Psikologi analisis yaitu suatu aliran psikologi yang dipelopori Sigmund Freud, berpandangan bahwa manusia adalah makhluk yang hidup atas bekerjanya dorongan-dorongan libido (id) dan memandang manusia sangat ditentukan oleh masa lalunya. Konsep semacam ini sangat mungkin mengandung pesimisme yang besar pada setiap upaya pengembangan diri manusia. Sebuah aliran psikologi yang menggambarkan manusia sebagai makhluk yang digerakkan oleh lingkungan. Dalam aliran ini semua hal bergerak sesuai dengan hawa nafsu. Psikoanalisis terbagi menjadi 3:
Id, yaitu aspek biologis di mana id merupakan satu-satunya komponen kepribadian yang hadir sejak lahir.

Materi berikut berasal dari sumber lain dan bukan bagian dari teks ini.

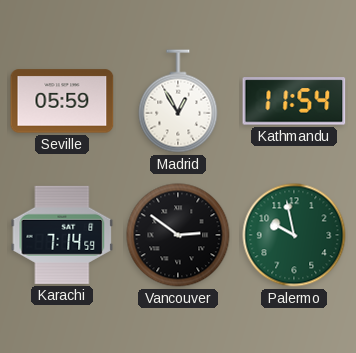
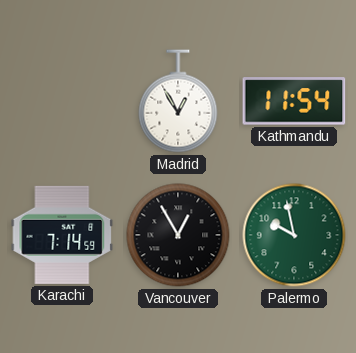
Seville: 05:59 -> none
Vancouver: 2:51 -> 12:55
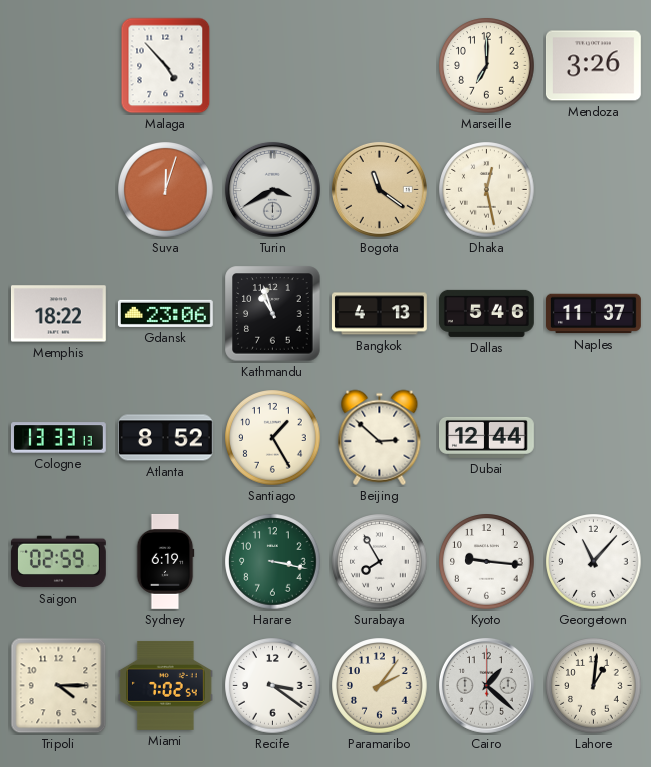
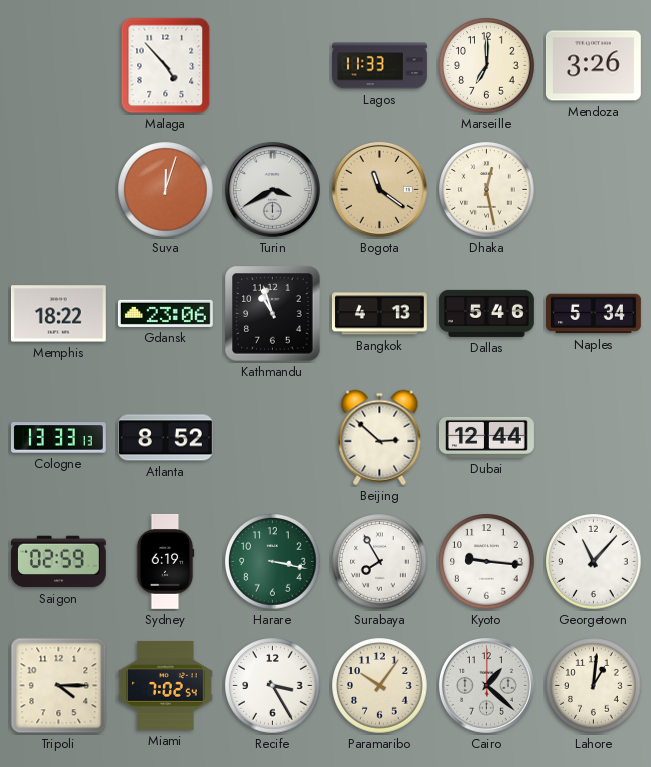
Lagos: none -> 11:33
Naples: 11:37 -> 5:34
Santiago: 1:25 -> none
Recife: 3:21 -> 3:25
Paramaribo: 2:06 -> 10:06
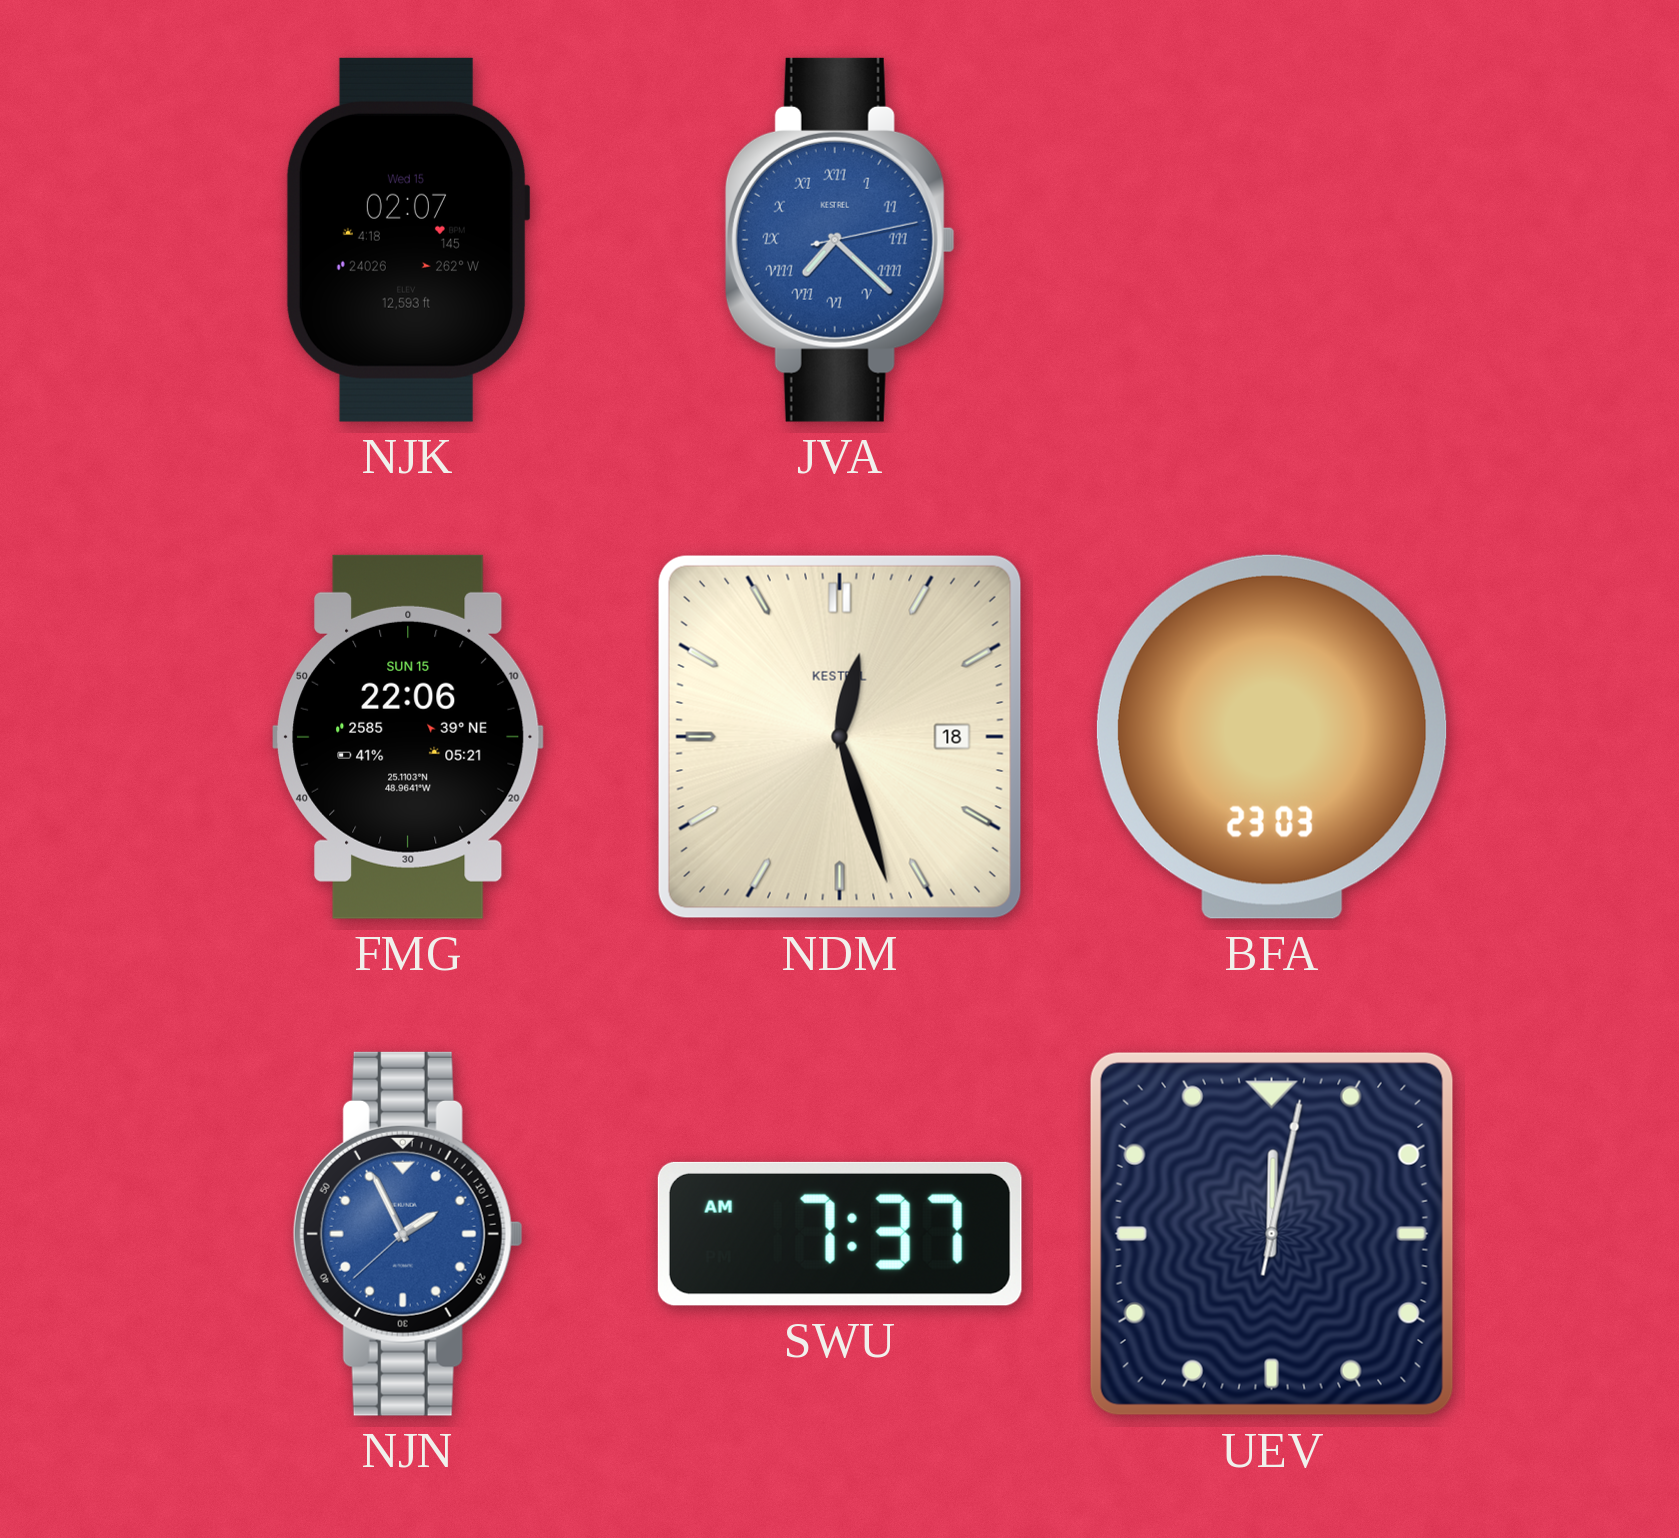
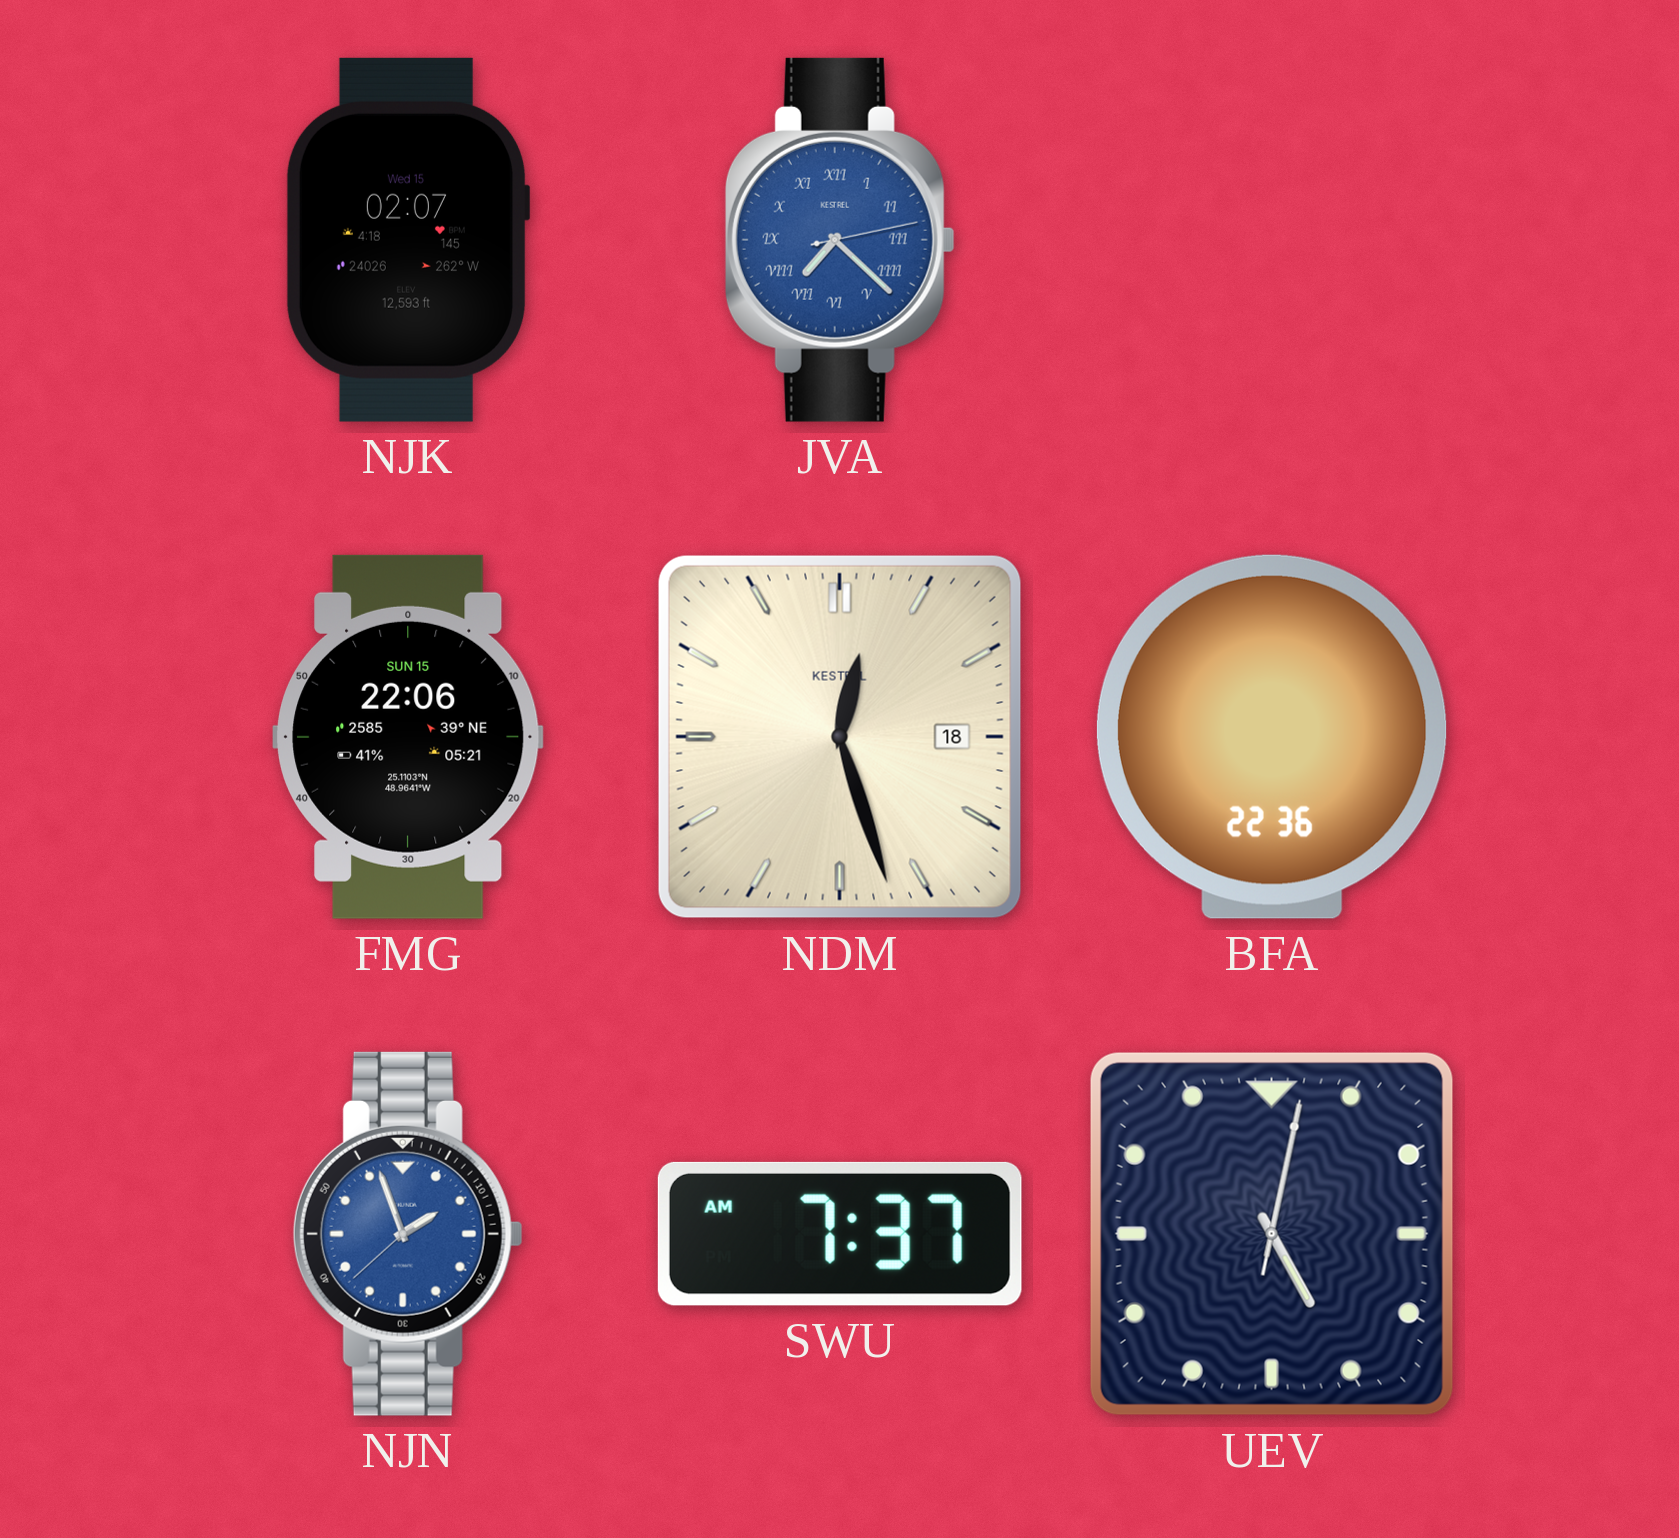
BFA: 23:03 -> 22:36
NJN: 1:55 -> 1:56
UEV: 12:02 -> 5:02
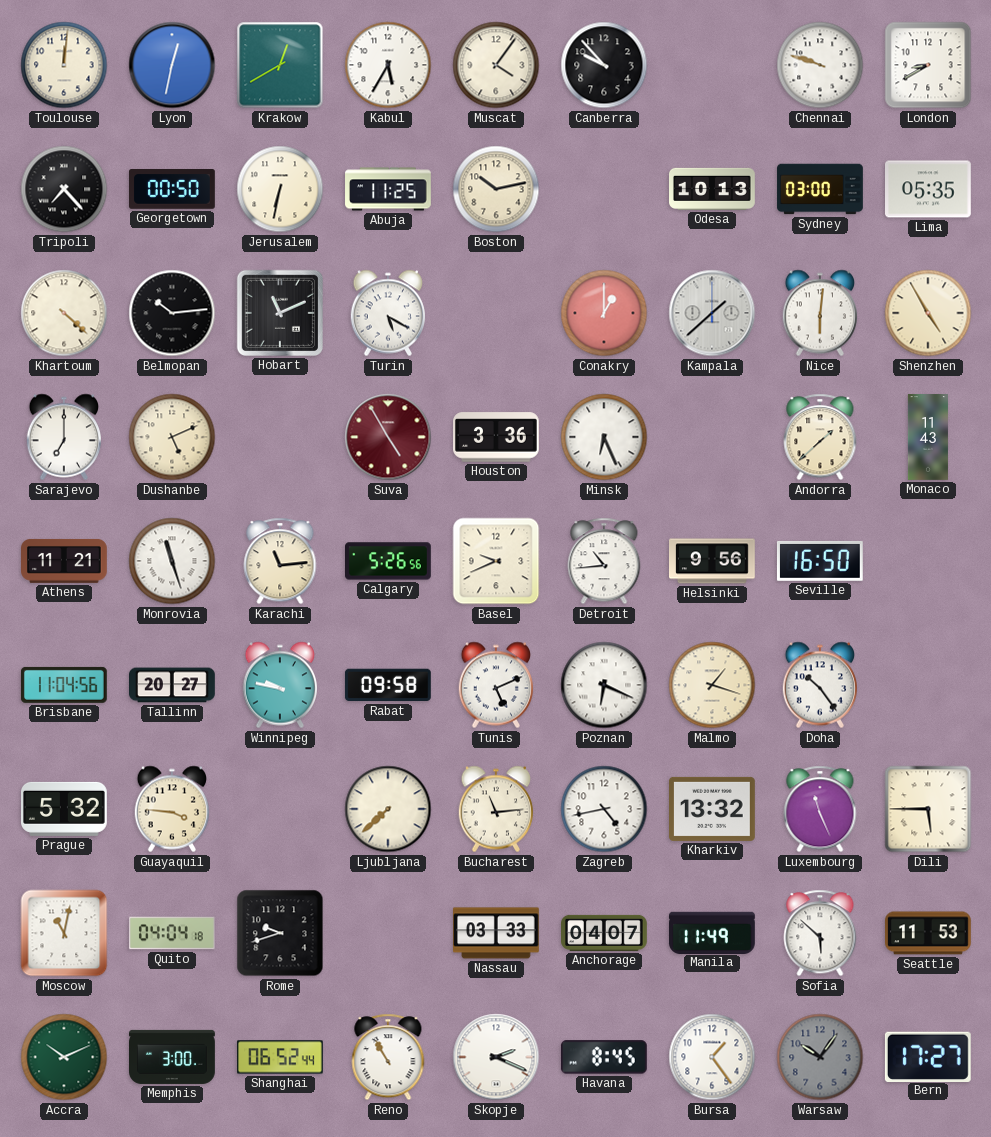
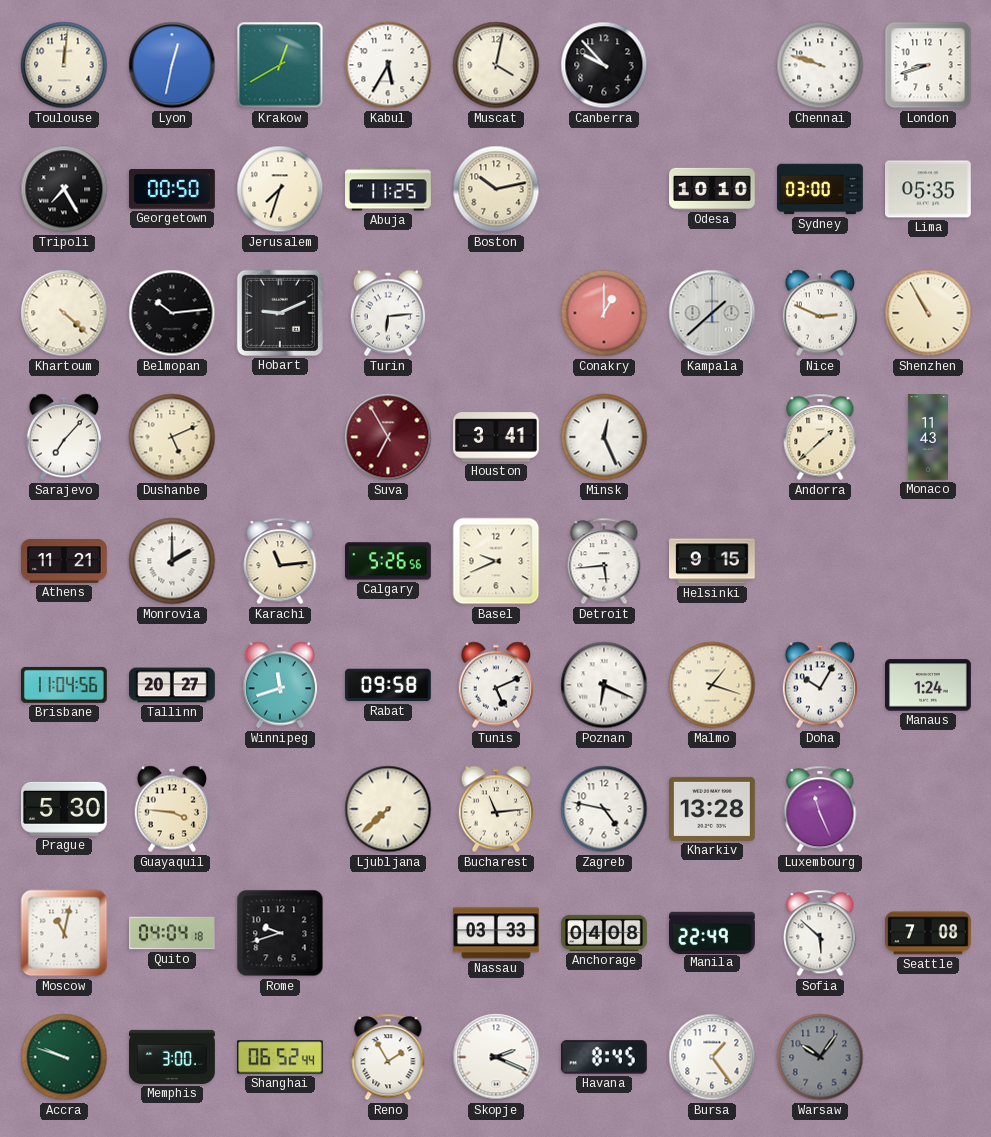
Muscat: 4:06 -> 4:02
London: 8:40 -> 8:42
Tripoli: 7:23 -> 7:25
Jerusalem: 6:32 -> 7:33
Odesa: 10:13 -> 10:10
Hobart: 11:11 -> 9:11
Turin: 5:20 -> 6:14
Nice: 6:01 -> 2:49
Shenzhen: 4:55 -> 10:55
Sarajevo: 7:00 -> 7:07
Suva: 4:55 -> 6:55
Houston: 3:36 -> 3:41
Minsk: 6:26 -> 12:26
Monrovia: 11:27 -> 2:00
Detroit: 10:44 -> 5:44
Helsinki: 9:56 -> 9:15
Seville: 16:50 -> none
Winnipeg: 9:47 -> 11:42
Doha: 10:24 -> 10:05
Manaus: none -> 1:24
Prague: 5:32 -> 5:30
Zagreb: 4:43 -> 4:47
Kharkiv: 13:32 -> 13:28
Dili: 5:45 -> none
Anchorage: 04:07 -> 04:08
Manila: 11:49 -> 22:49
Seattle: 11:53 -> 7:08
Accra: 10:11 -> 9:48
Reno: 10:55 -> 1:55
Bern: 17:27 -> none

Menurut Freud, id adalah sumber dari segala energi psikis sehingga komponen utama kepribadian id didorong oleh prinsip kesenangan yang berusaha untuk kepuasan segera dari segala kesenangan. Sub sistem ini menjembatani antara id dengan dunia luar atau realitas.
Ego, yaitu aspek psikologis, di mana ego merupakan komponen kepribadian yang bertanggung jawab untuk menangani dengan realitas. Menurut freud, ego berkembang dari id dan memastikan bahwa dorongan dari id dapat dinyatakan dalam cara yang dapat diterima di dunia nyata.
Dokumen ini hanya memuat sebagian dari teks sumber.